Page-level text extractions
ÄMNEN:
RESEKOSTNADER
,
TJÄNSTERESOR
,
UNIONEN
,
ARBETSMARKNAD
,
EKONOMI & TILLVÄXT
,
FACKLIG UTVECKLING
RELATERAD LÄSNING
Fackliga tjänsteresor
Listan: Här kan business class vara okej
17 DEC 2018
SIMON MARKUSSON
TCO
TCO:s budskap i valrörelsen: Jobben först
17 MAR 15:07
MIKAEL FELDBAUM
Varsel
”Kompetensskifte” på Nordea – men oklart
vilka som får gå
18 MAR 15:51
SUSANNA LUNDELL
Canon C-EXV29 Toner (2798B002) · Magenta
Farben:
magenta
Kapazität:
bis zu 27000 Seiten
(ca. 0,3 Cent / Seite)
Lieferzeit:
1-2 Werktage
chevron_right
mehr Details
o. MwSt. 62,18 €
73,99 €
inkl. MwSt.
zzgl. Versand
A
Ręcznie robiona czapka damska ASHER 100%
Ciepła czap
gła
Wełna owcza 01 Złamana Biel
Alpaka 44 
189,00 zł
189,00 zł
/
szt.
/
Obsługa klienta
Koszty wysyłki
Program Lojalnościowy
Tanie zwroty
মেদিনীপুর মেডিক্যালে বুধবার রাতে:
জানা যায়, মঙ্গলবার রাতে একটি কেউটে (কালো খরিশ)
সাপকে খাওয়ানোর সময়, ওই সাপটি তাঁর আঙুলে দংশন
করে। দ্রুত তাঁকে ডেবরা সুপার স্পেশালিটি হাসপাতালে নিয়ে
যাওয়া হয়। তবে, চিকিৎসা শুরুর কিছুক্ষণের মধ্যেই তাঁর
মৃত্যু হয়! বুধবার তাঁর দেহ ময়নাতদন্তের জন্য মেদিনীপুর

AIM OF THE EXERCISE — Copy the data above in full, character for character.

EXERCISE OUTPUT —
ÄMNEN:
RESEKOSTNADER
,
TJÄNSTERESOR
,
UNIONEN
,
ARBETSMARKNAD
,
EKONOMI & TILLVÄXT
,
FACKLIG UTVECKLING
RELATERAD LÄSNING
Fackliga tjänsteresor
Listan: Här kan business class vara okej
17 DEC 2018
SIMON MARKUSSON
TCO
TCO:s budskap i valrörelsen: Jobben först
17 MAR 15:07
MIKAEL FELDBAUM
Varsel
”Kompetensskifte” på Nordea – men oklart
vilka som får gå
18 MAR 15:51
SUSANNA LUNDELL
Canon C-EXV29 Toner (2798B002) · Magenta
Farben:
magenta
Kapazität:
bis zu 27000 Seiten
(ca. 0,3 Cent / Seite)
Lieferzeit:
1-2 Werktage
chevron_right
mehr Details
o. MwSt. 62,18 €
73,99 €
inkl. MwSt.
zzgl. Versand
A
Ręcznie robiona czapka damska ASHER 100%
Ciepła czap
gła
Wełna owcza 01 Złamana Biel
Alpaka 44 
189,00 zł
189,00 zł
/
szt.
/
Obsługa klienta
Koszty wysyłki
Program Lojalnościowy
Tanie zwroty
মেদিনীপুর মেডিক্যালে বুধবার রাতে:
জানা যায়, মঙ্গলবার রাতে একটি কেউটে (কালো খরিশ)
সাপকে খাওয়ানোর সময়, ওই সাপটি তাঁর আঙুলে দংশন
করে। দ্রুত তাঁকে ডেবরা সুপার স্পেশালিটি হাসপাতালে নিয়ে
যাওয়া হয়। তবে, চিকিৎসা শুরুর কিছুক্ষণের মধ্যেই তাঁর
মৃত্যু হয়! বুধবার তাঁর দেহ ময়নাতদন্তের জন্য মেদিনীপুর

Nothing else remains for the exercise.